- An international survey of ECT recipients found that over half felt they weren't given adequate information about the treatment beforehand.
- Many patients remember being told that ECT was safe and that it was their last treatment option.
- ECT is recognized by several medical societies as being an effective treatment for severe mental illness.
Patients and family members of those who have undergone electroconvulsive therapy (ECT) reported a mixed bag of information being given beforehand.
According to a survey of 858 ECT recipients, 59% felt they weren't given adequate information about ECT before receiving the treatment for severe mental illness. Another 17% said they weren't sure, reported John Read, PhD, of the University of East London, and colleagues.
Among the 286 family members and friends who were also surveyed, 27.4% and 12.3% said they weren't given enough information or weren't sure if they were, respectively.
"Our international survey, the largest ever conducted, seems to confirm audits of ECT leaflets, in Australia and the U.K., which found that the principle of informed consent is being consistently breached," the group wrote in the Journal of Medical Ethics.
"The findings are also consistent with findings that most users of antidepressants and antipsychotics are not fully informed about most of their adverse effects," they added.
Developed in the late 1930s, ECT involves delivering brief electrical pulses to the brain while under general anesthesia and a muscle relaxant, typically two or three times a week for a total of six to 12 treatments, depending on illness severity. Electrodes are attached to the patient's scalp to deliver a brief and controlled series of electrical pulses inducing a seizure in the brain. The seizure lasts about 1 minute, and then the patient awakens about 5 to 10 minutes later.
The procedure is typically reserved for patients with more severe psychiatric conditions, like severe depression and bipolar disorder, that haven't responded to other treatments.
ECT is recognized by several medical societies, including the American Psychiatric Association (APA), as being an effective treatment for severe mental illness. However, the APA notes that ECT doesn't prevent a return of illness in the future and that most ECT patients will need to continue with some sort of maintenance treatment, like medication, psychotherapy, or ongoing ECT treatments.
APA emphasizes informed consent as part of the process prior to ECT, in addition to a thorough psychiatric assessment, a medical examination, and sometimes a basic blood test and an electrocardiogram.
While some patients can experience longer-term memory problems, most cases of ECT-associated memory loss are temporary and improve within a couple of months.
When asked about adverse effects, 63.4% of ECT recipients said they were informed the procedure can cause temporary memory problems, and 17.2% said they were told it can cause long-term or permanent memory problems. About 5% said they were told women are more likely to have memory problems.
Many said they were told there are no long-term adverse effects and that it was "extremely safe" and "safer than medication." In recounting discussion with their doctors and nurses, several patients said the word "harmless" was used.
Also, 27.9% said they were informed of risks from repeated general anesthesia, and 11.6% said they were told ECT can cause heart problems.
As for general information about the treatment, most (58.3%) said they were told depression is caused by a chemical imbalance in the brain, and many (42.3%) were told ECT corrects this chemical imbalance or another brain abnormality. One patient recounted being told ECT would "reboot my brain like a computer," while another was told ECT would "reset the brain electrically and allow it to function normally."
Many ECT patients said they were told this treatment was a last resort and that they had no other options left. One person said they were told "it is the last solution," and another said it was "the only choice for treatment-resistant depression."
Most also recounted being told ECT can be life-saving or prevent suicide (68.2%) and that ECT is the most effective treatment for severe depression (63.3%). A few said their doctors or nurses called ECT a "miracle cure."

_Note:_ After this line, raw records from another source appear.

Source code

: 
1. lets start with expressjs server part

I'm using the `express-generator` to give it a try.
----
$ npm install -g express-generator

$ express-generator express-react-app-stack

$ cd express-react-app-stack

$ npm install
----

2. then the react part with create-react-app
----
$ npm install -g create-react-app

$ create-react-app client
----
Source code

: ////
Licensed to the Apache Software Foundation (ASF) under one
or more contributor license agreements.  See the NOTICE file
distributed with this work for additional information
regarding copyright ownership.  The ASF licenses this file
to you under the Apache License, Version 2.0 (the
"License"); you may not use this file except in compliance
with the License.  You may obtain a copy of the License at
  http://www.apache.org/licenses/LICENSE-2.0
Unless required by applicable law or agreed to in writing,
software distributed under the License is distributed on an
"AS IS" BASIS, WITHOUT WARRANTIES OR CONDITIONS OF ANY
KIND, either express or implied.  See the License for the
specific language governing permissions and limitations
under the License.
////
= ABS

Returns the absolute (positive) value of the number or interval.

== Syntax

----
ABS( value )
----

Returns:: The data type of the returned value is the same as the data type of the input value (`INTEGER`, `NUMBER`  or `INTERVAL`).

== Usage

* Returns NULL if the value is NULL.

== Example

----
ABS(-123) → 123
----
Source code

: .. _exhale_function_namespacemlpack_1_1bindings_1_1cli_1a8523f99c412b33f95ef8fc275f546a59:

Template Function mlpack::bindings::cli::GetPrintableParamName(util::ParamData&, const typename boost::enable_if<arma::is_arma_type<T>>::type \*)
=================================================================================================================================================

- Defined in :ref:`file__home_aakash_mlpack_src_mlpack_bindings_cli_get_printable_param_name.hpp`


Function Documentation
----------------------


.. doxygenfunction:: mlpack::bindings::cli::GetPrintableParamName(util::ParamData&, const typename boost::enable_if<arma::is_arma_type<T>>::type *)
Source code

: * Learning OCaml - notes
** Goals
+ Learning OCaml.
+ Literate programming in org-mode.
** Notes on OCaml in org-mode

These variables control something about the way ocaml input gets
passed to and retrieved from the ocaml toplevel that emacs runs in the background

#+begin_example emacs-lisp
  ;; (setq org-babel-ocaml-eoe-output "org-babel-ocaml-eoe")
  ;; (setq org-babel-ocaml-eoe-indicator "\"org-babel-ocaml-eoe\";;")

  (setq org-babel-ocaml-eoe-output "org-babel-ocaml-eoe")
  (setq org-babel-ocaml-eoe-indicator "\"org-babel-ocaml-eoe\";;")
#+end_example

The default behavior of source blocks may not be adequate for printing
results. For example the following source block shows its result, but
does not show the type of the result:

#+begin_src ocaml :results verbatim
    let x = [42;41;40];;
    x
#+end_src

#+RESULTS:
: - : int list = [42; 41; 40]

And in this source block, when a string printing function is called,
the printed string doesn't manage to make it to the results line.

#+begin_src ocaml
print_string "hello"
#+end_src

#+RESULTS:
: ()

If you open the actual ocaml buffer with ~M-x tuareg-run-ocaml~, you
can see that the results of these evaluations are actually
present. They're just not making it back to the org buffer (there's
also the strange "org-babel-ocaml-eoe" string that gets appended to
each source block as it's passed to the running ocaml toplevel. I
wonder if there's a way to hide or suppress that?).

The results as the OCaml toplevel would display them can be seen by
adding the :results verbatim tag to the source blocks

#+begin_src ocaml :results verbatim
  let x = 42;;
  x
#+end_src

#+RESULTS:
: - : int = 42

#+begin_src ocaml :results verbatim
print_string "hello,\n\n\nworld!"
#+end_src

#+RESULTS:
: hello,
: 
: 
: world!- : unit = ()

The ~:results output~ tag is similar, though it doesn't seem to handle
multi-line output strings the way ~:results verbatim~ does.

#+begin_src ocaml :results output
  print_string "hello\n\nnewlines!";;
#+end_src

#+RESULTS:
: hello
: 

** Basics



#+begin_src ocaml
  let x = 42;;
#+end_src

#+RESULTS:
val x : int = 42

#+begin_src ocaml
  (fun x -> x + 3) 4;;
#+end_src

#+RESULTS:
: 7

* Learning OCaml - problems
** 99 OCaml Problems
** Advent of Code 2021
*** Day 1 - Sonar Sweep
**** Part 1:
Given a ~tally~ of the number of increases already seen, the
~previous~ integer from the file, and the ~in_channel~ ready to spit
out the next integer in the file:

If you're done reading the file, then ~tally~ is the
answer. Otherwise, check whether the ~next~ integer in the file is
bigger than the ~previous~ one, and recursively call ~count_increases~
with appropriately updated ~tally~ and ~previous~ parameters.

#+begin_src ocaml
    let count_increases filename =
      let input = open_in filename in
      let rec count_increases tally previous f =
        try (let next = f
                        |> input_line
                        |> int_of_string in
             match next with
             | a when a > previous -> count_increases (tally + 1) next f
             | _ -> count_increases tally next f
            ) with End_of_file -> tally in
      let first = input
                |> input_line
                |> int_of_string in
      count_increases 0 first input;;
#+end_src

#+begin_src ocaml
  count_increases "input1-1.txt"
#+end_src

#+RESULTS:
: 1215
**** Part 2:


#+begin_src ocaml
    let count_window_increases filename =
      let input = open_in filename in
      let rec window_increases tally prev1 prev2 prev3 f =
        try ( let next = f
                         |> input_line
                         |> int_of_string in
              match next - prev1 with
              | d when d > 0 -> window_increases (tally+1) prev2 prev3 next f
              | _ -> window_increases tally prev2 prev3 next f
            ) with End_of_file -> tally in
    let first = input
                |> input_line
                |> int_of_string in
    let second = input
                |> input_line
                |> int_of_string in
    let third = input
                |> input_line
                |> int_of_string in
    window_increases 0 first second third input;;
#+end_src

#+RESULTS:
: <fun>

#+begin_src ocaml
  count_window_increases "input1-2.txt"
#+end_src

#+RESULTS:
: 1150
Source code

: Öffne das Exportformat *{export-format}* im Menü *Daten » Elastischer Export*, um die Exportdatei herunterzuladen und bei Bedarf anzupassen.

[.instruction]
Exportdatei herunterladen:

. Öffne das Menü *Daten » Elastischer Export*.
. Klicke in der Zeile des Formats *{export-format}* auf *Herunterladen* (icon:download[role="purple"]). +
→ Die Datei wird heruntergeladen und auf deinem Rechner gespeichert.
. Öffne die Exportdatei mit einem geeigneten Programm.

About 12% said they were told there is no evidence ECT has any long-term benefits. A fifth said they were told about legal rights in relation to ECT.
The survey was disseminated from January to September 2024. Respondents spanned 44 countries, but most were from the U.S. and were white (87%) and female (73%).
Average age at last ECT was 41.9 but ranged from 12 to 87. About three-quarters of ECT recipients had their last ECT between 2010 and 2024; just 1.7% had it between 1950 and 1969.
Depression was the most common reason for ECT (74.3%), followed by psychosis or schizophrenia (17.2%), bipolar disorder (15.3%), catatonia (7.8%), and an unspecified "other" reason (12.8%). Nearly 6% didn't know why they had it.
Read and co-authors pointed out some limitations to the survey, including that all responses were dependent on memory. Since ECT can impact memory, people who reported being "unsure" about if they were told certain information doesn't necessarily mean they weren't provided it, the researchers said.
Disclosures
Read reported being a paid expert witness in several ECT legal cases. No other disclosures were reported.